Картины революции, запечатленные в поэмах Пастернака, могут показаться апологетическими, но это обман зрения. Поэмы действительно перенасыщены фактурой, вошедшей впоследствии в мифологию большевизма, но это — общий информационный фон того времени; тогда об этом писали практически все. Со временам упрощенная до катехизиса система эпизодов, в разработке которой Пастернак активно участвует, перейдет в "Краткий курс", но к Пастернаку все это будет иметь не большее отношение, чем погода. Ибо не "содержание" революционных событий — суть его поэм, а "подача" этого содержания, те нюансы "формы", которые на стандартном фоне и составляют подлинный смысл высказываний.

Современники остро чувствовали этот смысл — при всей номинальной революционности темы.
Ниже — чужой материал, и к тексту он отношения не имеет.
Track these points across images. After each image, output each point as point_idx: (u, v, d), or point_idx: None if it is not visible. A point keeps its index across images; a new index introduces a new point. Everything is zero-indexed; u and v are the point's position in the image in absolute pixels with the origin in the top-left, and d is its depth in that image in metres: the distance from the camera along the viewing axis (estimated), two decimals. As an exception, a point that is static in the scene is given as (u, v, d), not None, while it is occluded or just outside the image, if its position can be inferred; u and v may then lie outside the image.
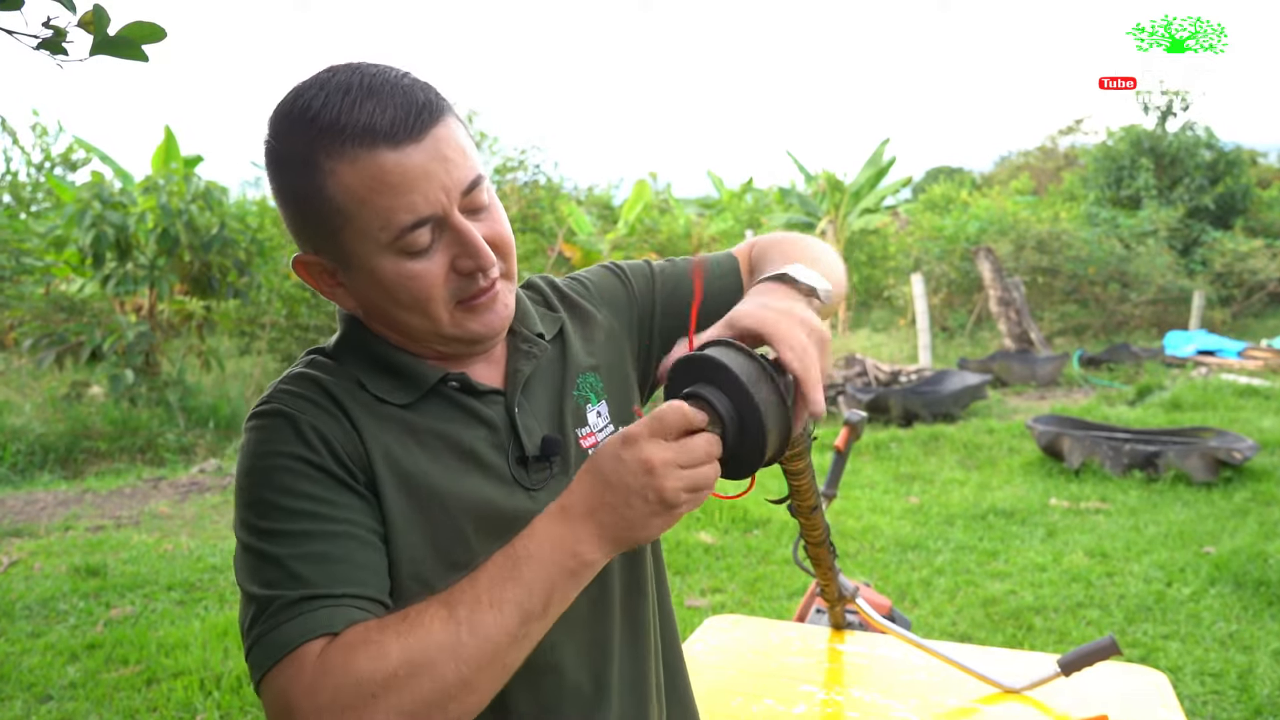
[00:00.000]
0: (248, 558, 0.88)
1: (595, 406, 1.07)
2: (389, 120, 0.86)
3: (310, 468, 0.89)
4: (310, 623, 0.82)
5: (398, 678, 0.77)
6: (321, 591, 0.84)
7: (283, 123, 0.90)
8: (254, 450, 0.91)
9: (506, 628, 0.79)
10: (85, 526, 5.46)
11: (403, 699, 0.77)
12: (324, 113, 0.87)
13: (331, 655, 0.79)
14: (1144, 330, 13.55)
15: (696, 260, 1.14)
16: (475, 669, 0.78)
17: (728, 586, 4.45)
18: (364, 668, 0.78)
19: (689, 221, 14.71)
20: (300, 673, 0.79)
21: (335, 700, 0.77)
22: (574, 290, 1.15)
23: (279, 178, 0.93)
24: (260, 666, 0.82)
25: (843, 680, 1.81)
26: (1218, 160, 17.02)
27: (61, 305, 8.89)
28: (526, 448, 0.99)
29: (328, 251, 0.93)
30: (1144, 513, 5.33)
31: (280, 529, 0.87)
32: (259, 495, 0.89)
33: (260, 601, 0.84)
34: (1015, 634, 3.85)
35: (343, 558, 0.86)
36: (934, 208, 17.91)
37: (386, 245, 0.89)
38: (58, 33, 1.28)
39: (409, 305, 0.92)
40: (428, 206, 0.88)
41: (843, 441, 2.23)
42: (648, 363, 1.16)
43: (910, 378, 9.28)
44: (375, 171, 0.86)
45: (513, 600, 0.80)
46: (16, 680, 3.51)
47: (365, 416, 0.94)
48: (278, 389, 0.95)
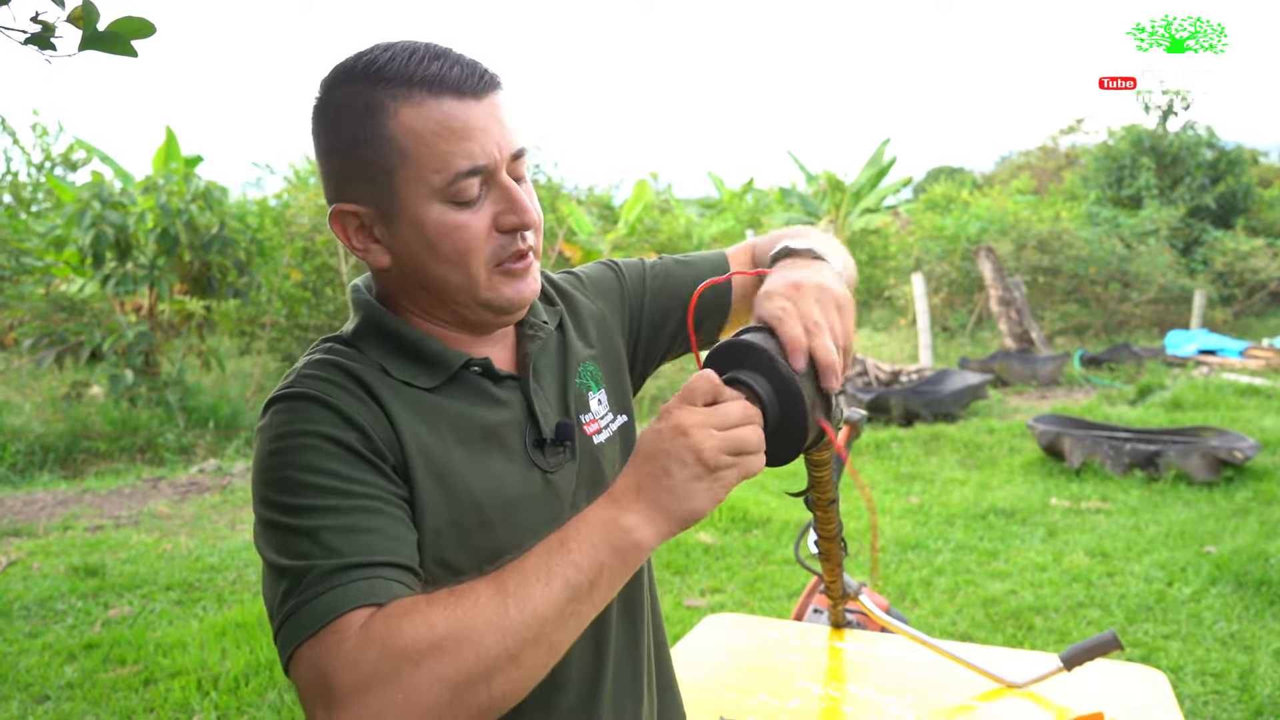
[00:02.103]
0: (273, 533, 0.86)
1: (596, 394, 1.11)
2: (457, 75, 0.91)
3: (338, 447, 0.88)
4: (352, 592, 0.80)
5: (442, 648, 0.75)
6: (359, 560, 0.82)
7: (343, 77, 0.93)
8: (279, 431, 0.90)
9: (554, 602, 0.78)
10: (84, 526, 5.46)
11: (445, 668, 0.75)
12: (391, 65, 0.90)
13: (376, 625, 0.77)
14: (1145, 330, 13.54)
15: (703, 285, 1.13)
16: (520, 642, 0.77)
17: (727, 586, 4.44)
18: (408, 637, 0.76)
19: (689, 221, 14.70)
20: (341, 643, 0.77)
21: (377, 671, 0.75)
22: (570, 284, 1.18)
23: (332, 127, 0.94)
24: (294, 639, 0.80)
25: (840, 677, 1.80)
26: (1219, 159, 17.02)
27: (61, 305, 8.89)
28: (544, 430, 1.02)
29: (372, 199, 0.93)
30: (1145, 512, 5.31)
31: (308, 504, 0.85)
32: (284, 473, 0.87)
33: (294, 573, 0.82)
34: (1015, 634, 3.84)
35: (374, 529, 0.85)
36: (935, 207, 17.90)
37: (438, 190, 0.91)
38: (46, 28, 1.28)
39: (450, 258, 0.94)
40: (484, 156, 0.91)
41: (843, 440, 2.22)
42: (636, 351, 1.21)
43: (911, 377, 9.27)
44: (440, 115, 0.90)
45: (560, 575, 0.79)
46: (14, 680, 3.51)
47: (393, 400, 0.94)
48: (301, 374, 0.94)
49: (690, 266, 1.23)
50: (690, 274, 1.21)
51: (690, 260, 1.24)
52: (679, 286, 1.21)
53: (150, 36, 1.30)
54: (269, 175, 20.43)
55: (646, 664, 1.12)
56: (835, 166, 17.92)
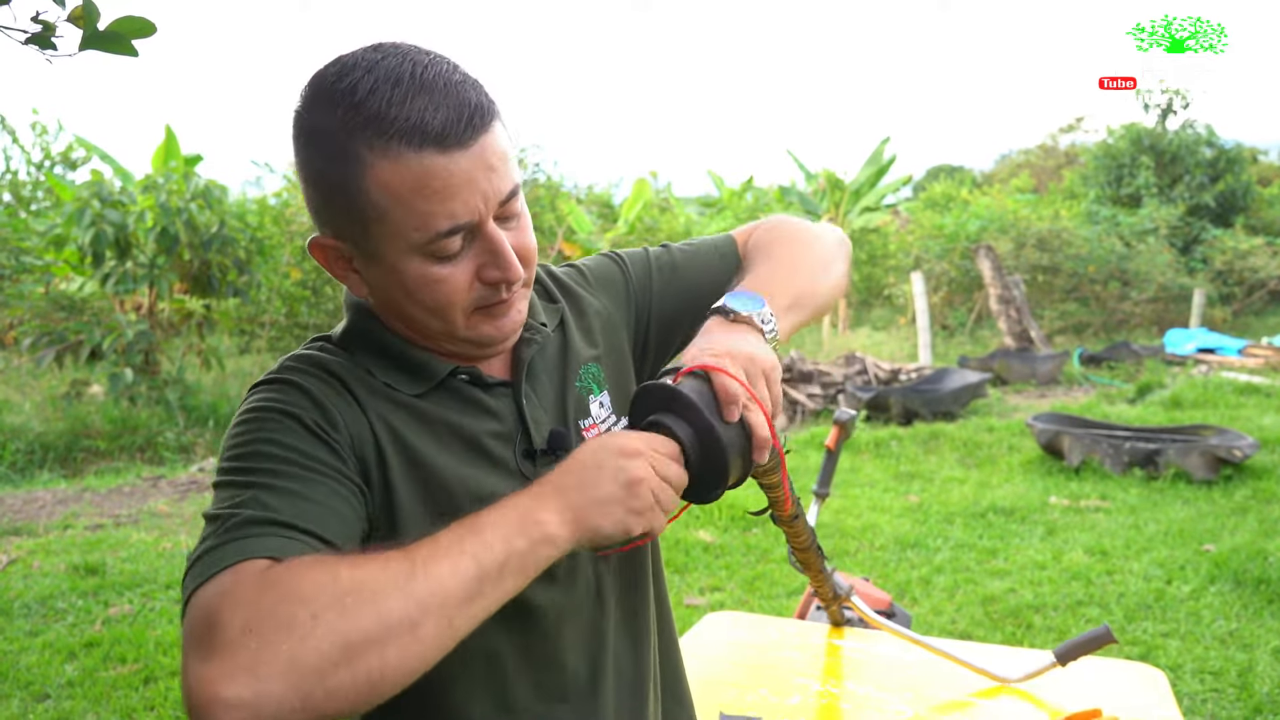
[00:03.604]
0: (218, 491, 0.84)
1: (597, 397, 1.07)
2: (440, 122, 0.83)
3: (302, 427, 0.87)
4: (264, 544, 0.77)
5: (342, 603, 0.71)
6: (284, 519, 0.79)
7: (322, 98, 0.86)
8: (250, 407, 0.89)
9: (460, 577, 0.75)
10: (84, 525, 5.46)
11: (343, 624, 0.70)
12: (371, 100, 0.83)
13: (277, 571, 0.73)
14: (1144, 328, 13.55)
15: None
16: (423, 611, 0.73)
17: (727, 585, 4.45)
18: (309, 586, 0.72)
19: (689, 220, 14.71)
20: (236, 586, 0.73)
21: (270, 616, 0.70)
22: (573, 280, 1.14)
23: (310, 156, 0.88)
24: (195, 580, 0.75)
25: (839, 674, 1.81)
26: (1218, 158, 17.02)
27: (61, 304, 8.88)
28: (535, 440, 0.99)
29: (350, 239, 0.90)
30: (1144, 511, 5.32)
31: (258, 467, 0.84)
32: (244, 441, 0.86)
33: (219, 520, 0.80)
34: (1015, 632, 3.84)
35: (315, 500, 0.83)
36: (934, 206, 17.90)
37: (417, 246, 0.87)
38: (46, 27, 1.28)
39: (428, 307, 0.91)
40: (466, 214, 0.86)
41: (833, 441, 2.22)
42: (645, 350, 1.16)
43: (910, 376, 9.27)
44: (419, 173, 0.83)
45: (470, 553, 0.77)
46: (14, 679, 3.51)
47: (374, 400, 0.93)
48: (284, 364, 0.94)
49: (697, 255, 1.18)
50: (698, 264, 1.17)
51: (696, 248, 1.20)
52: (688, 279, 1.16)
53: (150, 36, 1.31)
54: (269, 174, 20.35)
55: (651, 674, 1.10)
56: (835, 165, 17.87)
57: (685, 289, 1.15)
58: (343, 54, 0.88)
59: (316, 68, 0.89)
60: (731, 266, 1.15)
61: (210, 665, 0.68)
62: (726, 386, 0.86)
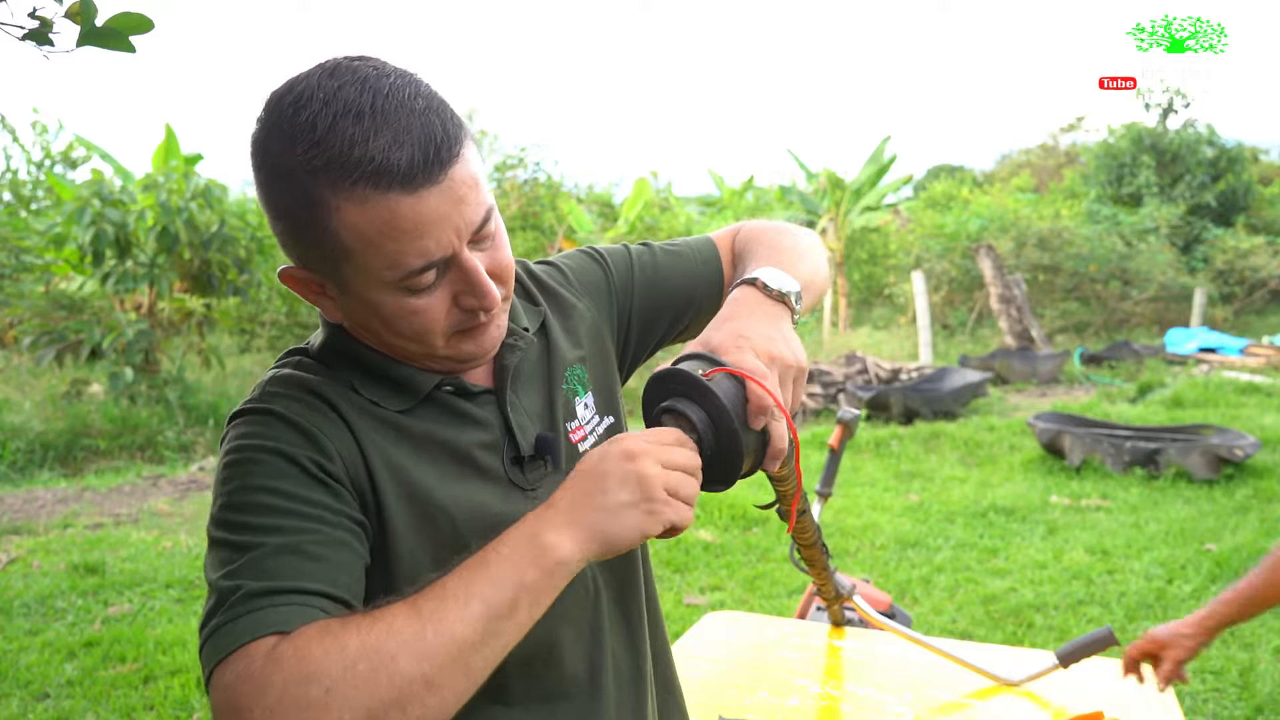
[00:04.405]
0: (217, 552, 0.83)
1: (583, 398, 1.06)
2: (406, 161, 0.80)
3: (293, 466, 0.85)
4: (271, 617, 0.76)
5: (355, 672, 0.71)
6: (288, 586, 0.78)
7: (281, 131, 0.82)
8: (235, 445, 0.87)
9: (471, 623, 0.75)
10: (84, 524, 5.46)
11: (359, 695, 0.71)
12: (331, 138, 0.79)
13: (284, 649, 0.73)
14: (1145, 328, 13.55)
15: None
16: (437, 666, 0.73)
17: (727, 584, 4.44)
18: (318, 662, 0.72)
19: (689, 219, 14.70)
20: (249, 667, 0.73)
21: (285, 696, 0.71)
22: (553, 279, 1.12)
23: (272, 192, 0.85)
24: (210, 661, 0.76)
25: (839, 675, 1.80)
26: (1219, 157, 17.01)
27: (61, 303, 8.88)
28: (522, 447, 0.97)
29: (320, 272, 0.88)
30: (1145, 510, 5.31)
31: (255, 523, 0.82)
32: (236, 491, 0.84)
33: (221, 593, 0.79)
34: (1015, 631, 3.84)
35: (316, 555, 0.81)
36: (935, 205, 17.90)
37: (390, 283, 0.85)
38: (44, 24, 1.27)
39: (406, 335, 0.89)
40: (439, 250, 0.83)
41: (836, 440, 2.22)
42: (625, 349, 1.15)
43: (911, 375, 9.27)
44: (386, 216, 0.80)
45: (479, 596, 0.76)
46: (14, 678, 3.51)
47: (361, 420, 0.90)
48: (265, 389, 0.91)
49: (679, 256, 1.17)
50: (680, 265, 1.16)
51: (678, 249, 1.18)
52: (670, 281, 1.15)
53: (148, 32, 1.30)
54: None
55: (648, 669, 1.10)
56: (835, 164, 17.89)
57: (667, 290, 1.15)
58: (296, 77, 0.84)
59: (271, 88, 0.85)
60: (714, 269, 1.15)
61: None
62: (761, 400, 0.84)
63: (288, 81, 0.84)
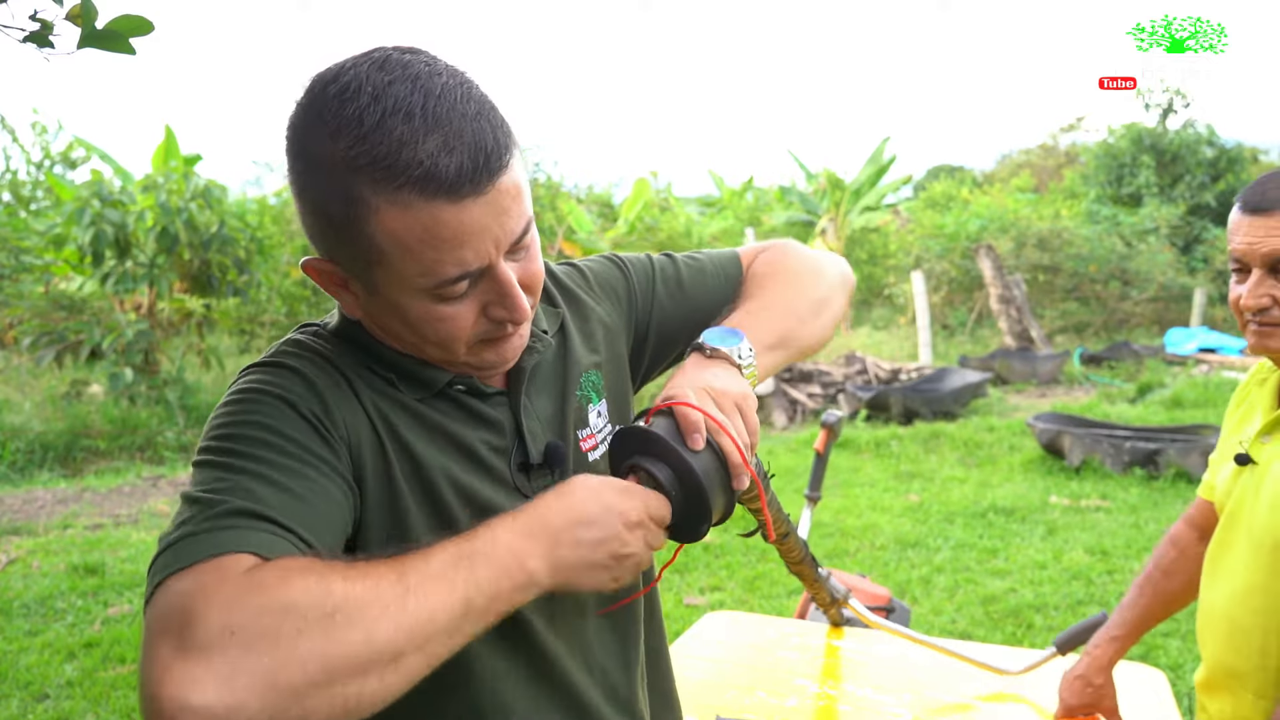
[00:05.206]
0: (199, 471, 0.78)
1: (596, 406, 1.04)
2: (454, 169, 0.77)
3: (298, 415, 0.82)
4: (253, 538, 0.71)
5: (334, 621, 0.67)
6: (276, 517, 0.74)
7: (324, 121, 0.78)
8: (241, 389, 0.84)
9: (451, 609, 0.73)
10: (84, 525, 5.46)
11: (329, 645, 0.66)
12: (378, 136, 0.76)
13: (267, 572, 0.68)
14: (1145, 328, 13.54)
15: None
16: (409, 641, 0.70)
17: (727, 585, 4.45)
18: (300, 596, 0.67)
19: (689, 220, 14.71)
20: (221, 583, 0.67)
21: (254, 622, 0.65)
22: (574, 282, 1.10)
23: (308, 182, 0.81)
24: (168, 566, 0.69)
25: (837, 675, 1.80)
26: (1219, 157, 17.00)
27: (61, 303, 8.89)
28: (531, 454, 0.96)
29: (348, 268, 0.85)
30: (1144, 510, 5.32)
31: (249, 452, 0.78)
32: (235, 424, 0.81)
33: (200, 504, 0.74)
34: (1015, 631, 3.84)
35: (304, 497, 0.77)
36: (935, 205, 17.89)
37: (421, 289, 0.82)
38: (44, 25, 1.28)
39: (430, 339, 0.87)
40: (477, 261, 0.81)
41: (821, 444, 2.22)
42: (639, 359, 1.14)
43: (911, 375, 9.27)
44: (428, 223, 0.78)
45: (463, 586, 0.74)
46: (14, 679, 3.51)
47: (375, 397, 0.89)
48: (281, 349, 0.89)
49: (702, 272, 1.15)
50: (703, 283, 1.15)
51: (701, 264, 1.16)
52: (692, 297, 1.14)
53: (148, 34, 1.31)
54: (268, 174, 20.40)
55: (640, 676, 1.09)
56: (835, 165, 17.91)
57: (689, 308, 1.13)
58: (344, 64, 0.80)
59: (316, 69, 0.82)
60: (735, 289, 1.15)
61: (182, 665, 0.63)
62: (686, 415, 0.87)
63: (333, 69, 0.81)
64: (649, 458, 0.88)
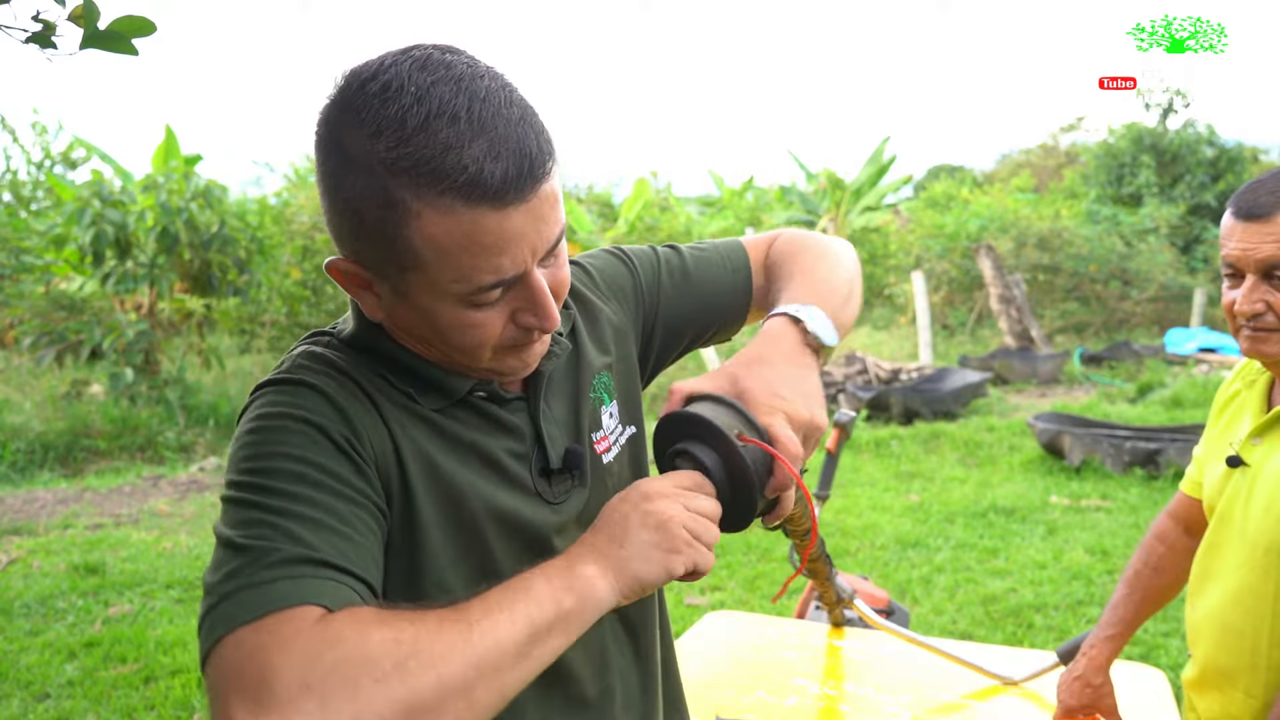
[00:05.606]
0: (236, 510, 0.77)
1: (608, 407, 1.04)
2: (500, 176, 0.75)
3: (325, 438, 0.80)
4: (315, 587, 0.71)
5: (406, 667, 0.67)
6: (328, 560, 0.74)
7: (362, 118, 0.76)
8: (264, 412, 0.82)
9: (515, 637, 0.73)
10: (84, 525, 5.46)
11: (406, 690, 0.67)
12: (422, 139, 0.74)
13: (341, 626, 0.69)
14: (1145, 328, 13.54)
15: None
16: (479, 674, 0.70)
17: (727, 584, 4.45)
18: (375, 647, 0.67)
19: (689, 219, 14.71)
20: (296, 636, 0.67)
21: (334, 675, 0.66)
22: (582, 282, 1.08)
23: (340, 181, 0.79)
24: (231, 619, 0.69)
25: (838, 675, 1.80)
26: (1219, 157, 17.00)
27: (61, 303, 8.90)
28: (551, 459, 0.95)
29: (377, 272, 0.83)
30: (1145, 510, 5.31)
31: (285, 489, 0.76)
32: (261, 452, 0.79)
33: (250, 552, 0.73)
34: (1015, 631, 3.84)
35: (350, 536, 0.77)
36: (935, 205, 17.89)
37: (454, 296, 0.81)
38: (47, 26, 1.28)
39: (457, 345, 0.86)
40: (513, 268, 0.80)
41: (833, 443, 2.23)
42: (647, 355, 1.13)
43: (911, 375, 9.27)
44: (470, 230, 0.76)
45: (524, 614, 0.74)
46: (14, 678, 3.51)
47: (393, 410, 0.87)
48: (296, 362, 0.87)
49: (708, 264, 1.13)
50: (710, 275, 1.13)
51: (707, 255, 1.14)
52: (699, 289, 1.12)
53: (150, 35, 1.31)
54: (269, 174, 20.49)
55: (657, 686, 1.09)
56: (835, 164, 17.93)
57: (695, 298, 1.12)
58: (382, 61, 0.78)
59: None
60: (744, 279, 1.13)
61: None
62: (785, 481, 0.86)
63: (370, 65, 0.78)
64: (704, 448, 0.85)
Хаотичность "подачи", когда к традиционному "серебру" сада прибавляются "кольты и польта", меж "яблоками" вырастают "морды вогулок", и в босховском кружении соединяются "сумерки, краски, палитры и профессора".

Эта коловерть "типов и лиц" очерчивает некий вакуум неназываемого смысла, ЧТО-ТО, идущее по улице "без шапок" и поющее: "Вы жертвою пали", ЧТО-ТО, потерявшее качества и ставшее изваянием, ЧТО-ТО, ощущаемое именно тогда, когда страницы времени листаются наугад, без ожидания смысла. Когда только воображение способно склеить этот валом валящий абсурд.

             Напрасно в годы ужаса

             Искать конца благого.

             Одним карать и каяться,

             Другим — кончать Голгофой.

Приметьте этот мелодический зачин: "Напрасно".

Как интеллигент, взращенный русской философией, как нормальный гражданин, Пастернак все видит и все переживает. И даже записывает. И даже стихом. Отчизна гибнет под ногами толп. Бог отвернулся от России.

Бесы, хлынувшие из подполья, жгут, давят, идут по телам, как по рельсам. "Лети на всех парах! Дыми, дави и мимо!.. Здесь не чужбина нам, дави, здесь край родимый.."

Не напечатано, отброшено, выбраковано. Вряд ли из страха цензурного: в 1918 году такое можно опубликовать безнаказанно — даже с "пломбами" на вагоне, несущемся в Россию. Выбраковано — потому, что суть поэзии для Пастернака не в ответах, а в чувстве НАПРАСНОСТИ ответов.

Истина проста. "Но мы пощажены не будем, когда ее не утаим. Она всего нужнее людям, но сложное понятней им". Это написано через тринадцать лет.

Тогда же, в 1931-м тем же самым бесам русской революции Пастернак присягает на верность. И печатает в самом популярном литературном журнале. И берет ходовые стереотипы — не расплывы какие-нибудь общечеловеческие, примиряющие диктатуру пролетариата с гуманностью, а самые захватанные пропагандистские понятия, опознавательные знаки режима. СЧАСТЬЕ СОТЕН ТЫСЯЧ. ПЯТИЛЕТКА. СОВЕТ. "Понятнее" быть не может. Сложная партитура, скрытая за этой понятностью, улавливается "музыкально".

                Иль я не знаю, что, в потемки тычясь,

                Вовек не вышла б к свету темнота,

                И я — урод, и счастье сотен тысяч

                Не ближе мне пустого счастья ста?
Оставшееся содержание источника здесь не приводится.